Technical Architecture
Application Load Balancer ALB
ALB is a load balancing service dedicated to application layer load scenarios such as HTTP, HTTPS, based on Nginx, and can receive both intranet and extranet traffic. The architecture is as follows:
The ALB is deployed in a cluster. A single cluster has at least 4 servers (at least 2 servers for overseas clusters). Tenants share the underlying servers, but Docker is used for resource isolation and CPU isolation. The ALB can contain one VIP (Virtual IP) and multiple EIPs at the same time, and it adopts the Proxy mode (i.e., the Fullnat mode). After receiving a request from a client, the ALB converts the connection from the client to the ALB VIP (Virtual IP) or EIP into a connection from the ALB’s proxy IP to the actual IP of the Backend (service node). Therefore, the Backend (service node) cannot directly see the client IP and can only obtain it through X-Forwarded-For (HTTP mode). In addition, the node health check module is integrated into the ALB process, so there is no need for an additional node health check module.

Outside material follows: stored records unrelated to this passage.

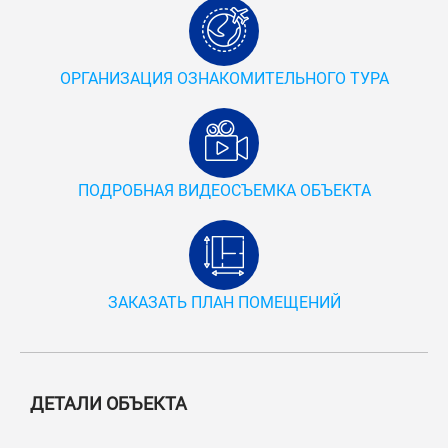
ОРГАНИЗАЦИЯ ОЗНАКОМИТЕЛЬНОГО ТУРА
ПОДРОБНАЯ ВИДЕОСЪЕМКА ОБЪЕКТА
ЗАКАЗАТЬ ПЛАН ПОМЕЩЕНИЙ
ДЕТАЛИ ОБЪЕКТА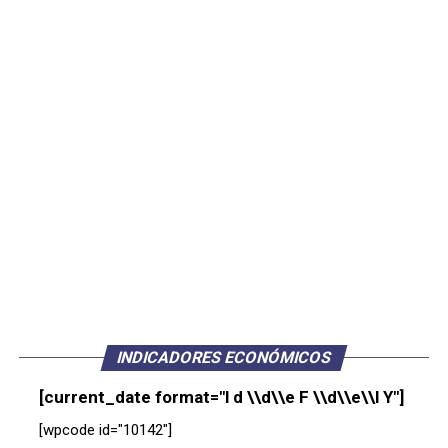
INDICADORES ECONÓMICOS
[current_date format="l d \\d\\e F \\d\\e\\l Y"]
[wpcode id="10142"]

The internal network traffic of the ALB achieves high availability by using ECMP + BGP. The ALB servers establish BGP connections with the upstream switch through Quagga. Multiple servers under the same cluster will initiate announcements of the same VIP (Virtual IP) to the upstream switch. In this way, the upstream switch will load balance the traffic to each server in the cluster according to the ECMP algorithm. When a server malfunctions, the BGP connection will be interrupted within three seconds, kicking the faulty server out of the cluster to ensure that the service can still operate normally.
When the traffic of the ALB enters from the public network, the traffic of the client access request proxy ALB enters the DezaiCloud POP point and then enters the UVER (DezaiCloud Virtual Edge Router). The UVER is a public network traffic calculation center independently developed by DezaiCloud. It can obtain the next-hop information of all EIPs from the business database. After diverting the traffic through BGP, it establishes a tunnel for the traffic of the EIPs and sends it to the corresponding next-hop. The EIP of an ALB will be distributed to all servers in the ALB cluster. Therefore, the UVER sends this part of the traffic to each server in the ALB cluster according to the consistent hashing algorithm.
In the ALB, the cluster health check module regularly detects the survival status of the servers. If a problem with a server is found, it will notify the UVER to remove the abnormal server, thus ensuring high availability. Similarly, the ALB cluster also achieves high availability across availability zones.